El proteccionismo: un arma útil… si no hay otra mejor
20 de diciembre de 2012
¿Por qué la inmensa mayoría de los economistas cree en el libre comercio? Porque aprendieron en la universidad que en principio es más eficaz dedicarse a producir la mayor cantidad de riqueza posible, apoyándose en los mercados libres y competitivos, y así utilizar al máximo las ventajas comparativas de unos y otros. A condición de repartir de manera equitativa, en un segundo momento, las ganancias del intercambio, a través de impuestos y transferencias transparentes dentro de cada país. Esto es lo que se aprende en la facultad de economía: la redistribución eficaz es la redistribución fiscal; hay que dejar que los mercados y los precios hagan su trabajo, distorsionarlos lo menos posible (la famosa «competencia libre y sin trampas»); pero conservar la posibilidad de redistribuir luego, «en un segundo momento».
No todo es falso en esta bella historia, ni mucho menos. Pero nos plantea un problema mayor. En el curso de los últimos treinta años, los intercambios de bienes y servicios fueron liberalizados casi sin trabas, principalmente en nombre de esta misma lógica. Pues bien, la segunda fase, la del incremento de la redistribución fiscal, no llegó nunca. Al contrario, la competencia fiscal diluyó los impuestos progresivos que se habían construido con paciencia durante las décadas precedentes. Los más ricos se beneficiaron con grandes reducciones de impuestos, aunque ya eran los primeros beneficiarios de la liberalización de los intercambios y de la globalización. Los más modestos tuvieron que contentarse con los aumentos de las contribuciones sociales y de los impuestos sobre el consumo, todo en un contexto de estancamiento del empleo y de los salarios. Lejos de compartir más equitativamente las ganancias de la liberalización, la redistribución fiscal, al contrario, tendió a acentuar los efectos de desigualdad.

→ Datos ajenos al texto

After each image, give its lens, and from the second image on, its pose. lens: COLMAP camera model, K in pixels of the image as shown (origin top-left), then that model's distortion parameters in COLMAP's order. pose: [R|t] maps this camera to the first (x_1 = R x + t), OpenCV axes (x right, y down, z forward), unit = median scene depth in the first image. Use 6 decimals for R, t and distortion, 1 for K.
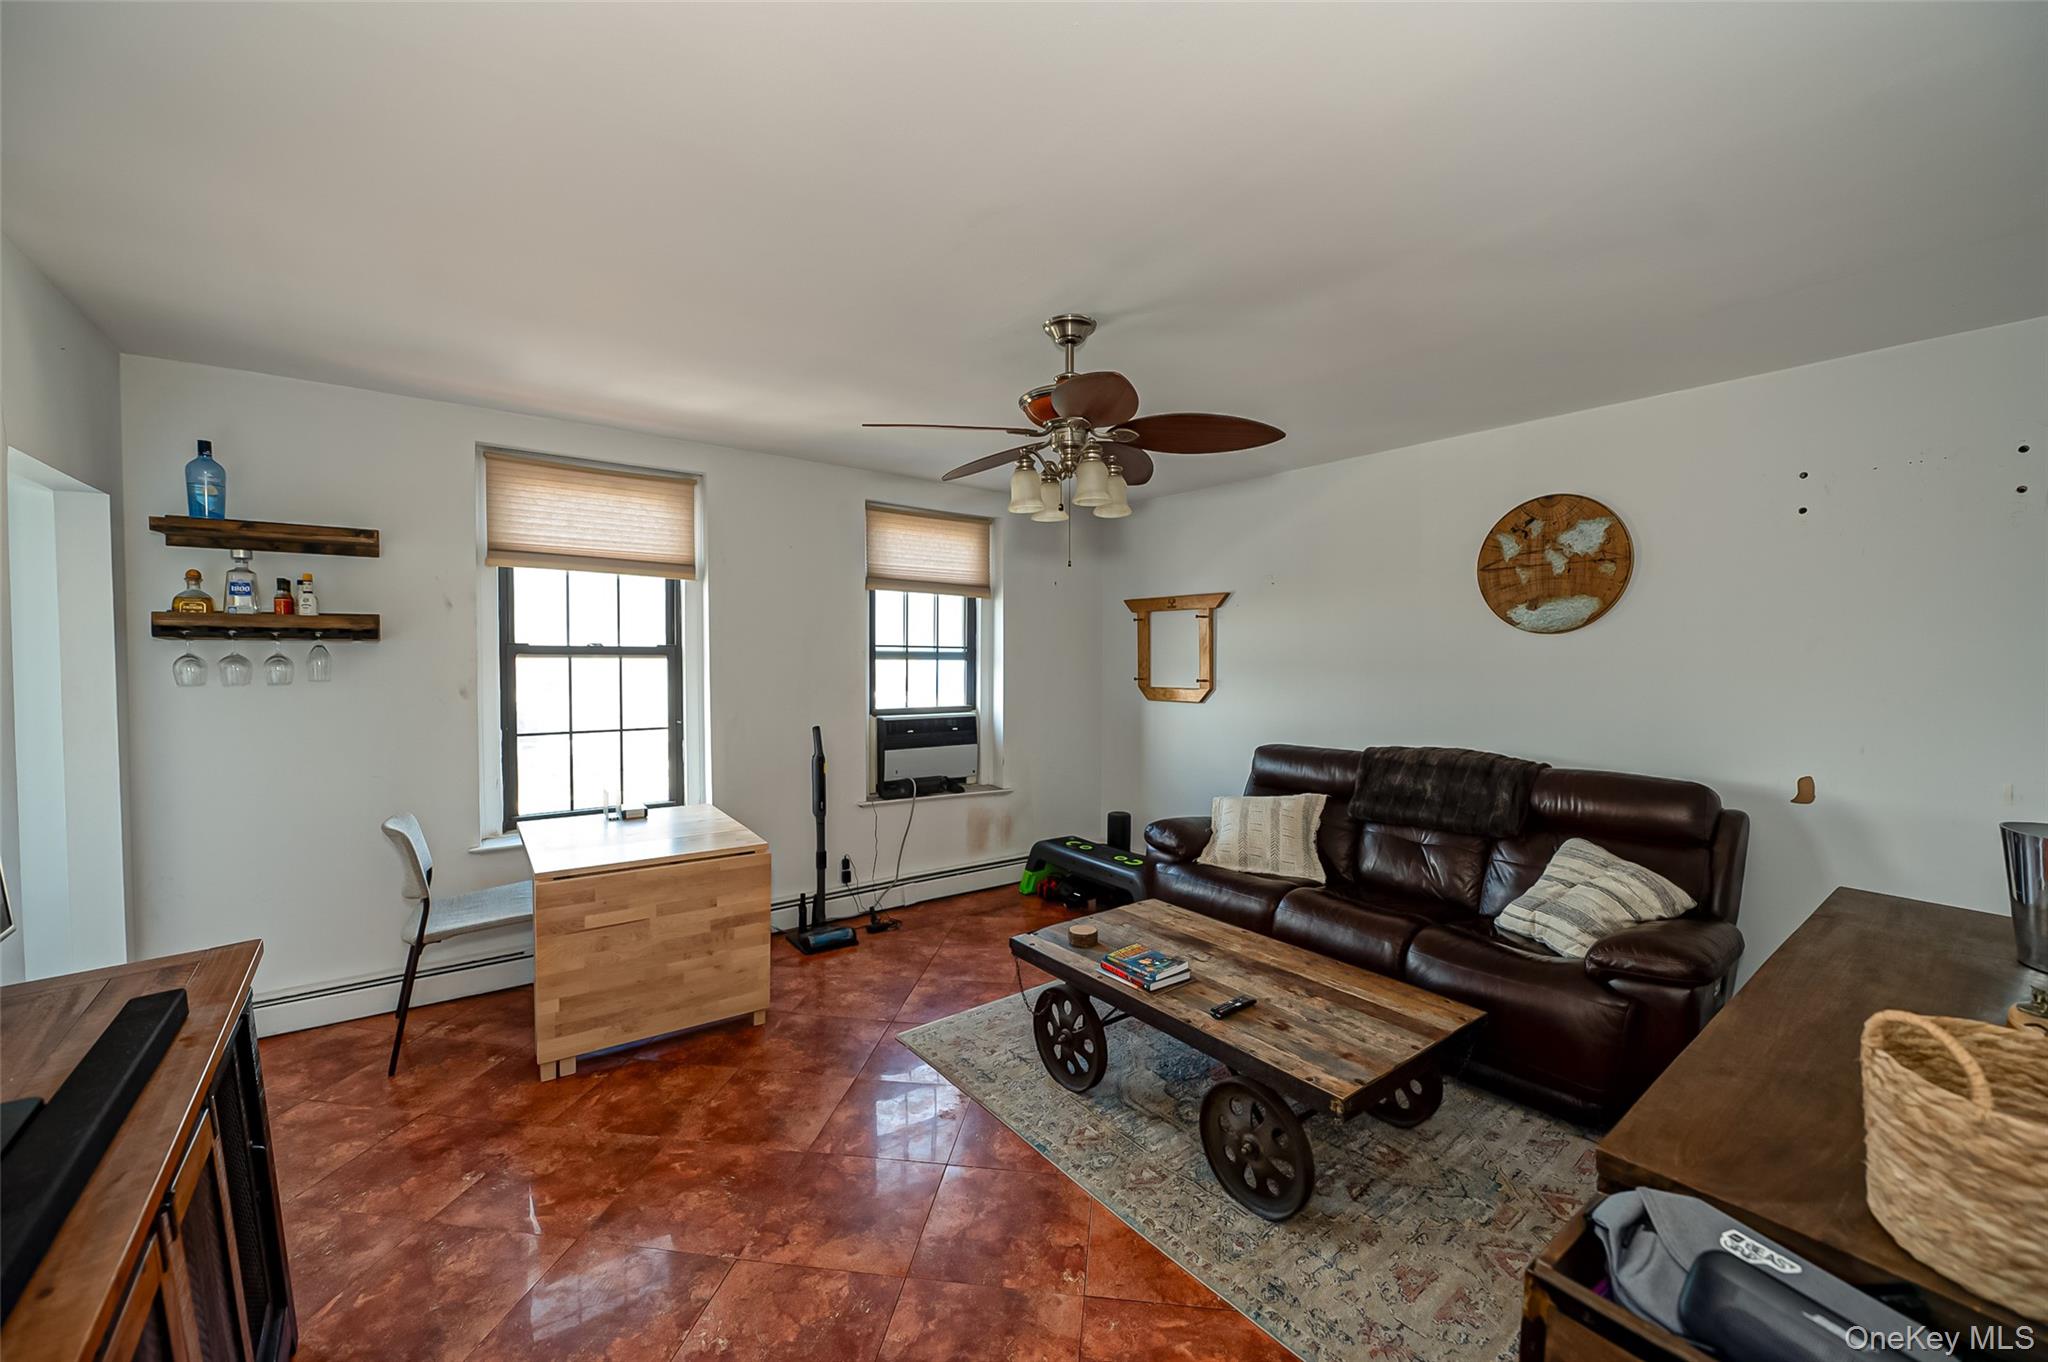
lens RADIAL K [[814.2, 0, 1026.4], [0, 814.2, 680.7], [0, 0, 1]] dist [-0.008248, -0.000980]
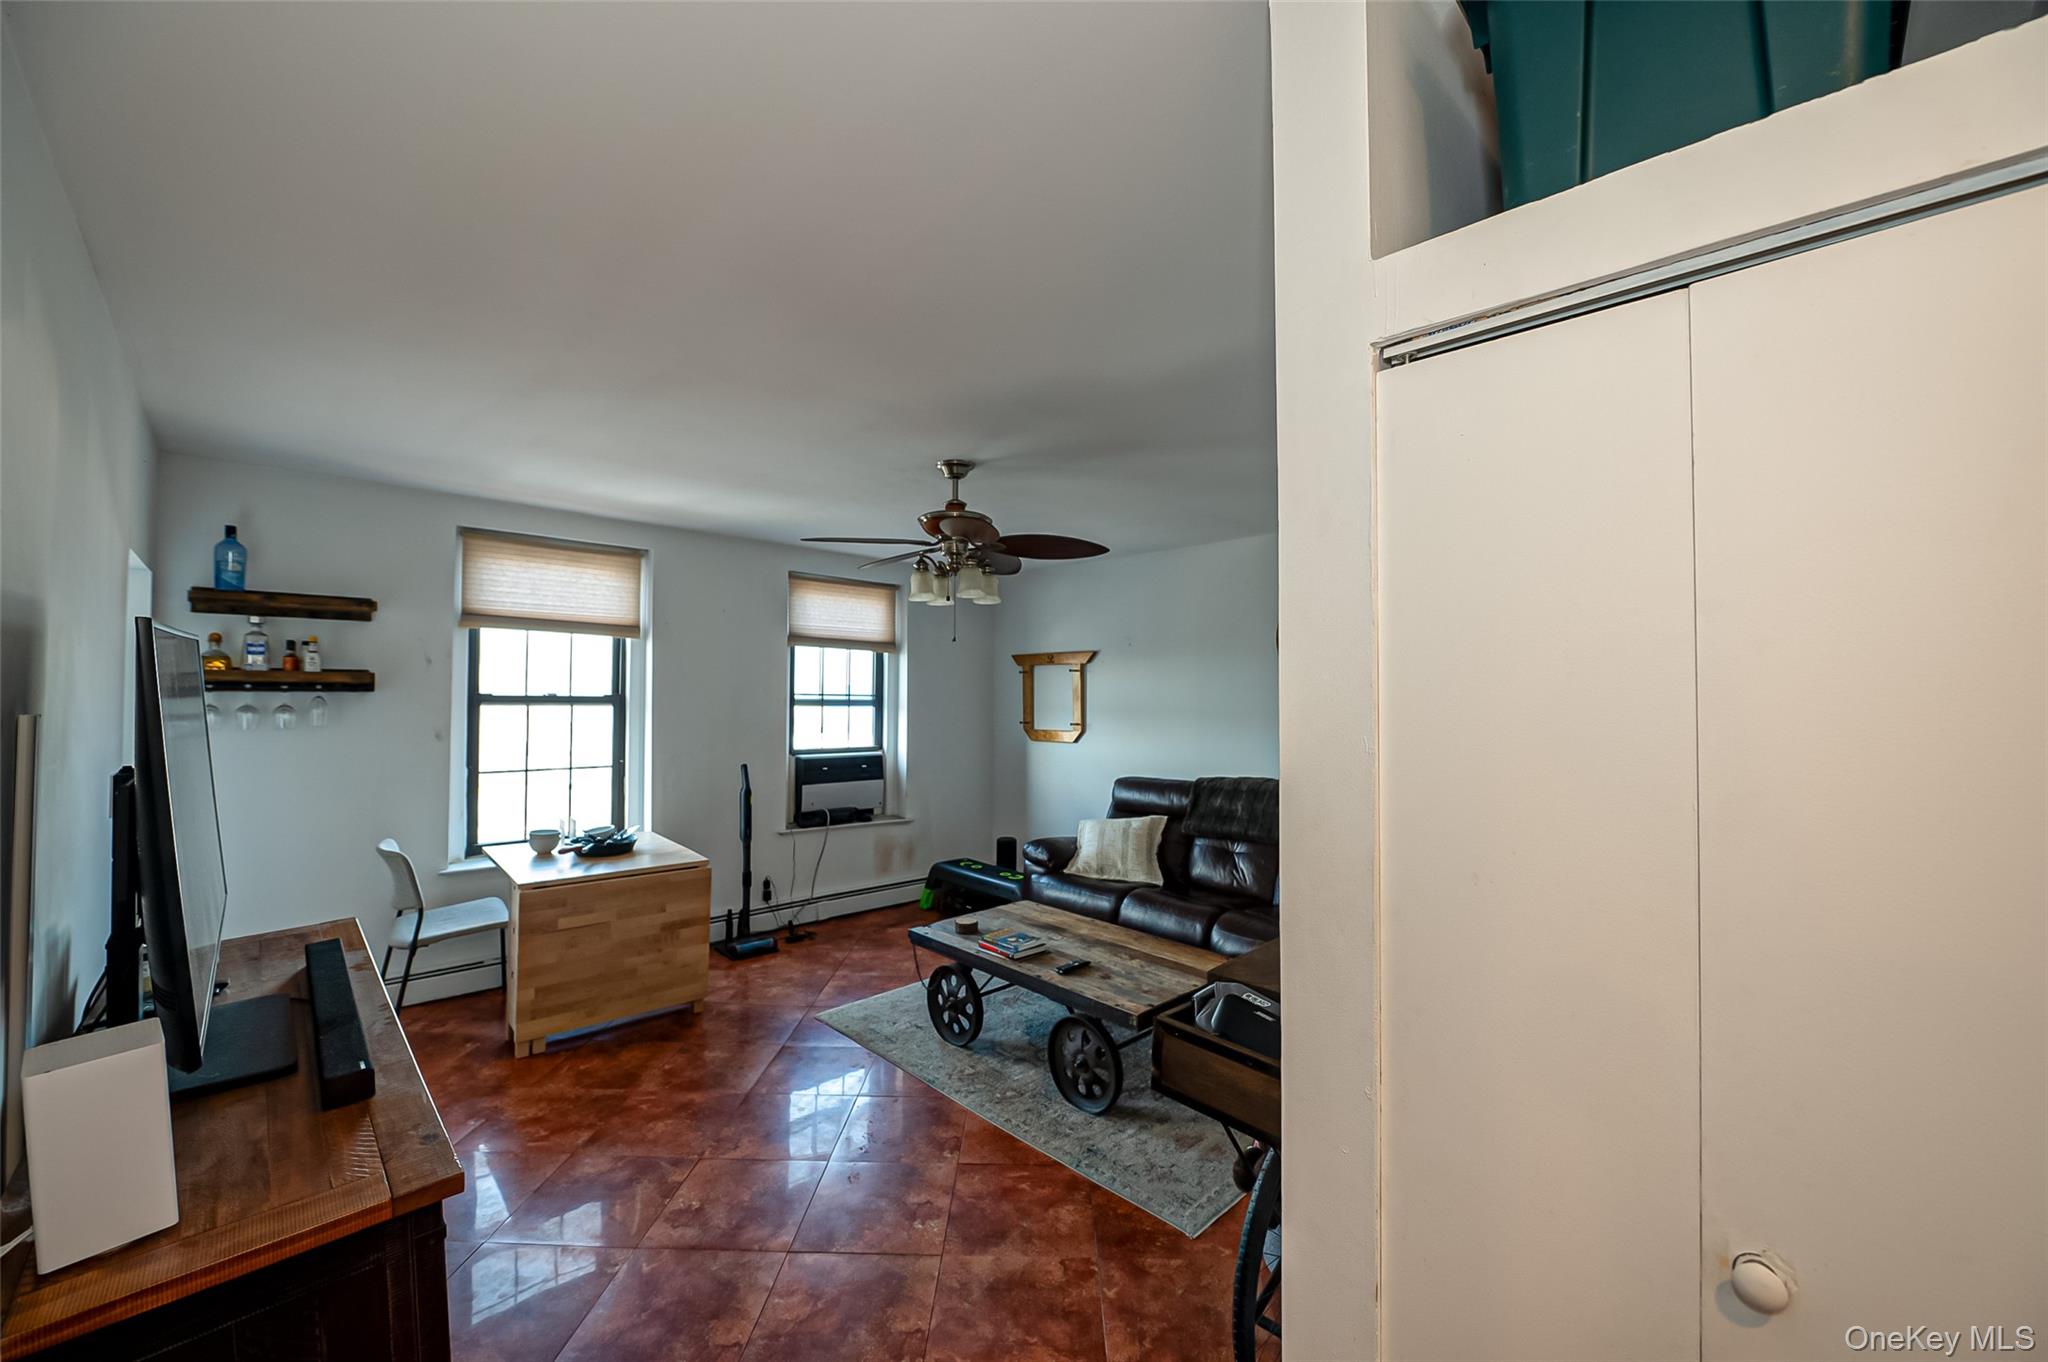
lens RADIAL K [[814.2, 0, 1030.8], [0, 814.2, 679.2], [0, 0, 1]] dist [-0.008248, -0.000980]
pose [[0.992974, 0.005345, 0.118213, 0.013194], [0.000808, 0.998650, -0.051936, -0.005265], [-0.118331, 0.051666, 0.991629, -0.237301]]
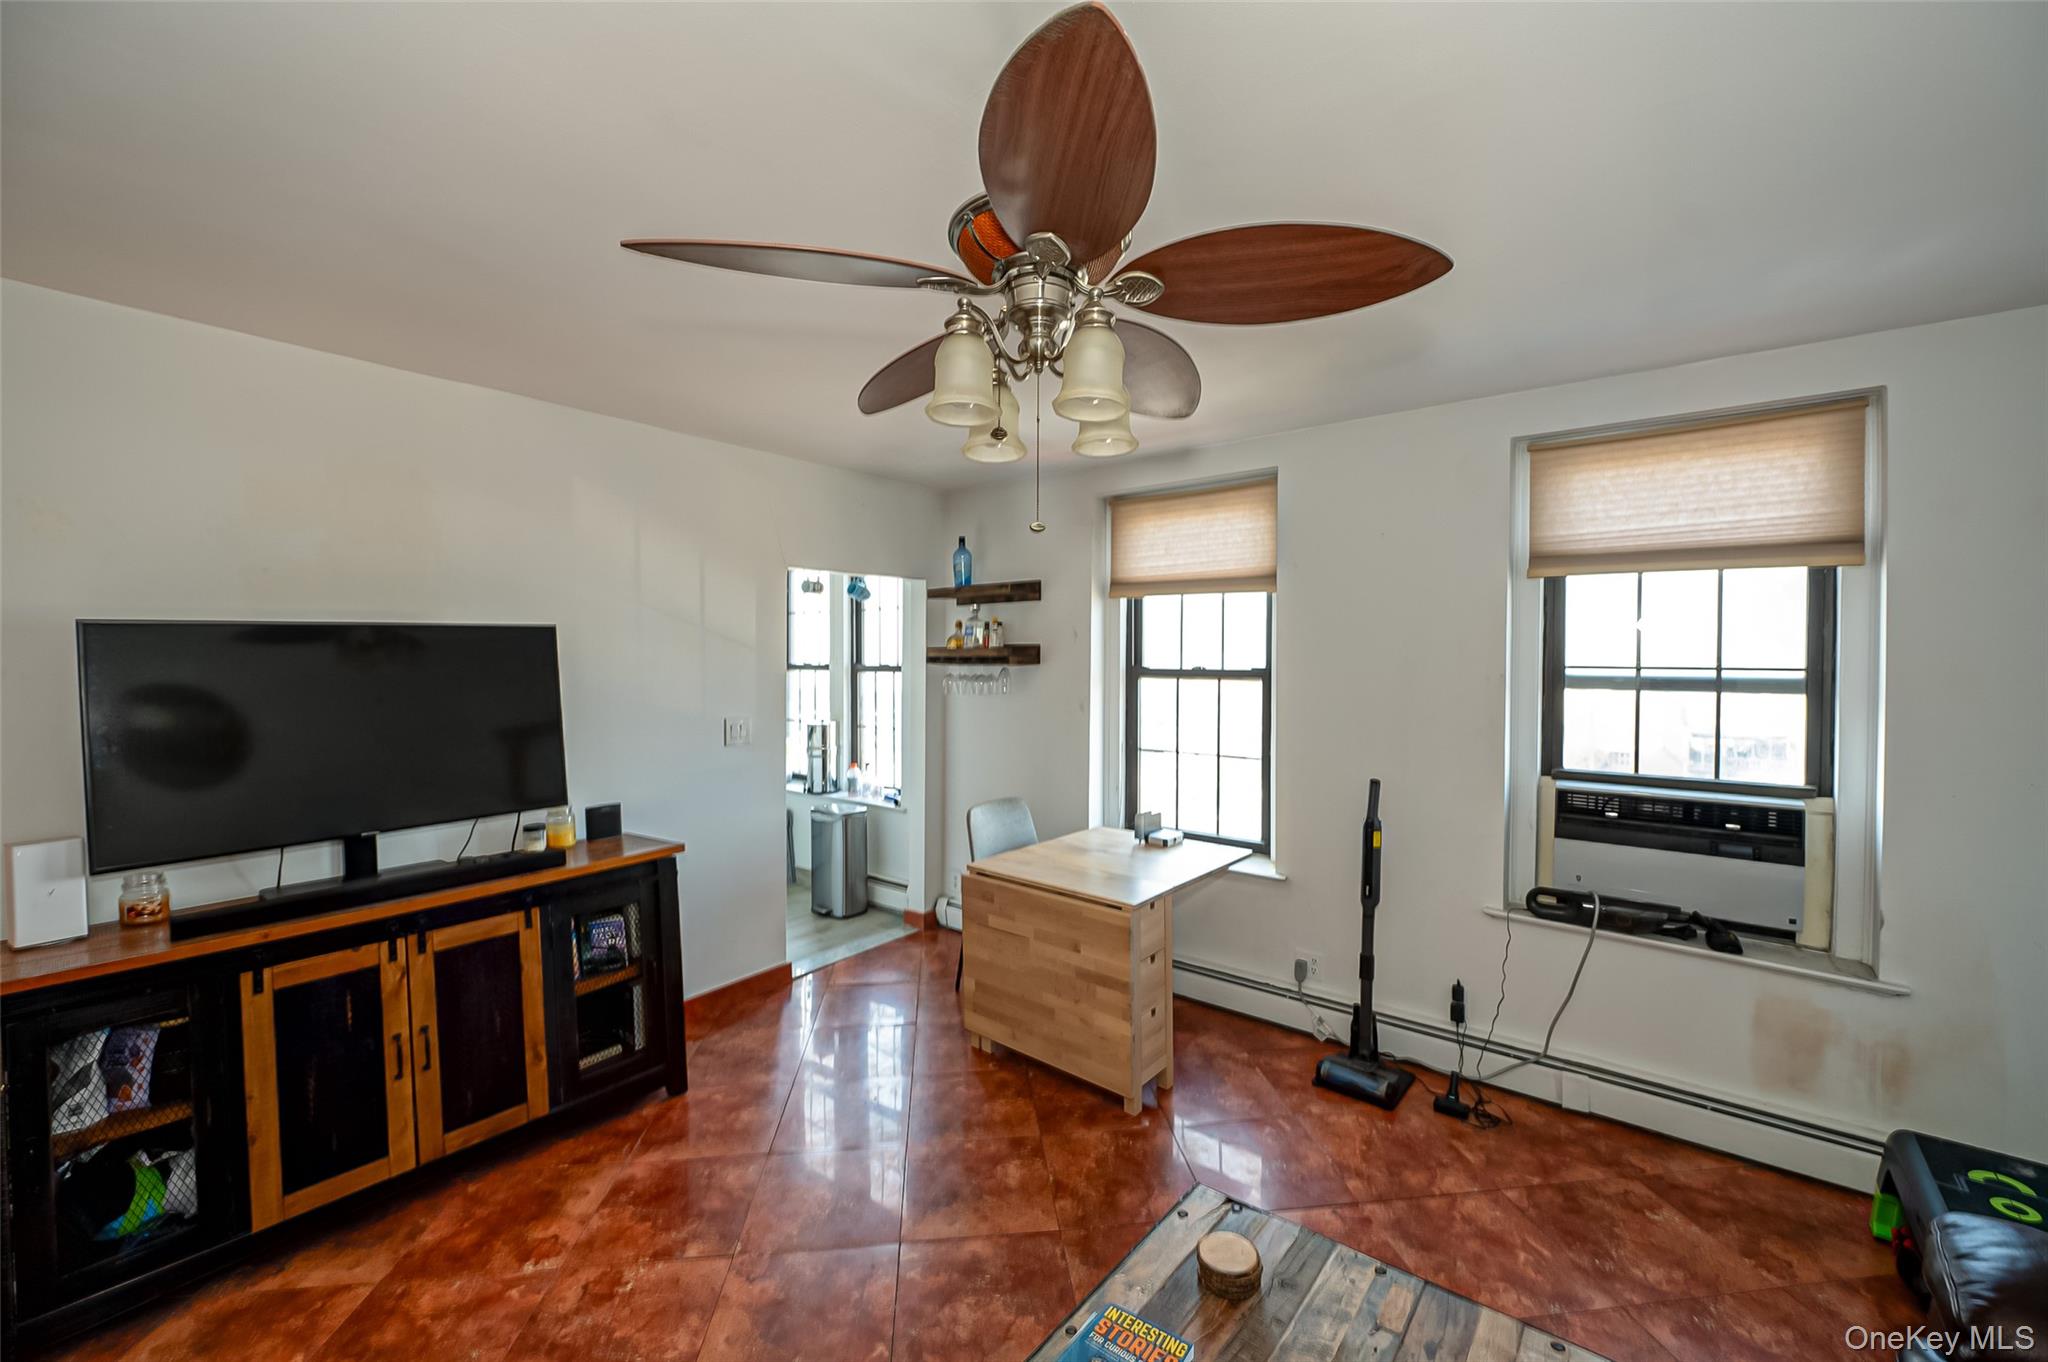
lens RADIAL K [[814.2, 0, 1056.8], [0, 814.2, 668.5], [0, 0, 1]] dist [-0.008248, -0.000980]
pose [[0.234429, 0.006951, -0.972108, 0.414998], [-0.032470, 0.999472, -0.000683, -0.036496], [0.971591, 0.031724, 0.234531, 0.613558]]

Algunos dirán: es una pena, pero ¿qué le vamos a hacer? Si las preferencias políticas del electorado llevaron a elegir menos redistribución fiscal, no queda otra opción que lamentarlo. Eso no basta para restablecer las barreras aduaneras, que solo debilitarían un crecimiento ya demasiado débil.

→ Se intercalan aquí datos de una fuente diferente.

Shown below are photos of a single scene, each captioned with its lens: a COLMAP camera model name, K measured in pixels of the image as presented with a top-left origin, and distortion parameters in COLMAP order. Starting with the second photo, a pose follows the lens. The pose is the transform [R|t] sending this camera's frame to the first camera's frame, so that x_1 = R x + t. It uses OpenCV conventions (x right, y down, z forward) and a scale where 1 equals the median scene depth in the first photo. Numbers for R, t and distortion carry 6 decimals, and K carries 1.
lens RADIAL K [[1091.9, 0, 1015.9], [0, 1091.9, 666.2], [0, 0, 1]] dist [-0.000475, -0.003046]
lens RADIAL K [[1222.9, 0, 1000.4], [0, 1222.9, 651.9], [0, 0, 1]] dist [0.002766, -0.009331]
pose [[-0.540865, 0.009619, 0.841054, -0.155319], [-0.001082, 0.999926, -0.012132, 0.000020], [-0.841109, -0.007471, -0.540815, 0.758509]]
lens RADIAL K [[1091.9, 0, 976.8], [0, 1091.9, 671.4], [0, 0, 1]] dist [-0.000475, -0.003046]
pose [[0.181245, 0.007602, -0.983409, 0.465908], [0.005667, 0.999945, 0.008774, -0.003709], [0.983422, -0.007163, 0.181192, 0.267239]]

Es verdad. Salvo que, si miramos bien, la liberalización incondicional de los intercambios y el dumping fiscal tienen bastante que ver en todo esto. Se desarmó el poder público sin obtener nada a cambio. Con la prohibición de tasas sobre las importaciones y los subsidios a las exportaciones, se impulsó incluso a los Estados a desarrollar otras herramientas para promover la producción nacional, en particular desgravando las inversiones extranjeras y el trabajo altamente calificado (todo de manera perfectamente autorizada, claro está). Sin contar con que la liberalización de los servicios financieros y de los flujos de capitales facilitó directamente la evasión fiscal, tanto de las empresas como de los individuos. La ausencia de una coordinación adecuada entre países limitó fuertemente la capacidad de los Estados para impulsar una política fiscal autónoma.
Un ejemplo entre otros: la directiva sobre fiscalidad del ahorro, que se implementó en 2005, estaba destinada a facilitar los intercambios automáticos de información entre administraciones fiscales europeas, de manera que cada país pudiera conocer en tiempo real las inversiones de sus residentes en el extranjero y los intereses correspondientes. Salvo que todavía no se aplica en Luxemburgo o en Suiza (por otra parte, esta última acaba de negociar de manera independiente una prolongación de su régimen de excepción, que le permite, de manera legal, no revelar la identidad de los titulares de cuentas en sus bancos). Además, la directiva solo afecta al ahorro bancario y a las obligaciones, y excluye lo esencial de las inversiones financieras importantes que se poseen en el extranjero (sobre todo las cuentas de títulos en acciones).
Para que esto cambie de verdad hace falta algo más que amables cumbres del G20 y declaraciones de buenas intenciones. Para hacer retroceder a los paraísos fiscales y, más aún, para poner en marcha las regulaciones financieras, sociales y medioambientales necesarias para retomar el control de un capitalismo mundializado que se volvió loco, el arma comercial será sin dudas indispensable. Si Europa habla con una única voz y deja de comportarse como un enano político, podremos incluso evitar la ejecución de las amenazas de embargos y protecciones. Lo que sería preferible, pues el proteccionismo —como la policía— es un arma disuasiva esencial que los Estados deben tener a mano, pero no constituye en sí mismo una fuente de prosperidad (contrariamente a lo que imaginan algunos «desglobalizadores» entusiastas). Pero, si se elige profundizar la construcción europea sin un avance real en esta dirección, se corre el riesgo de provocar repliegues nacionalistas en extremo violentos.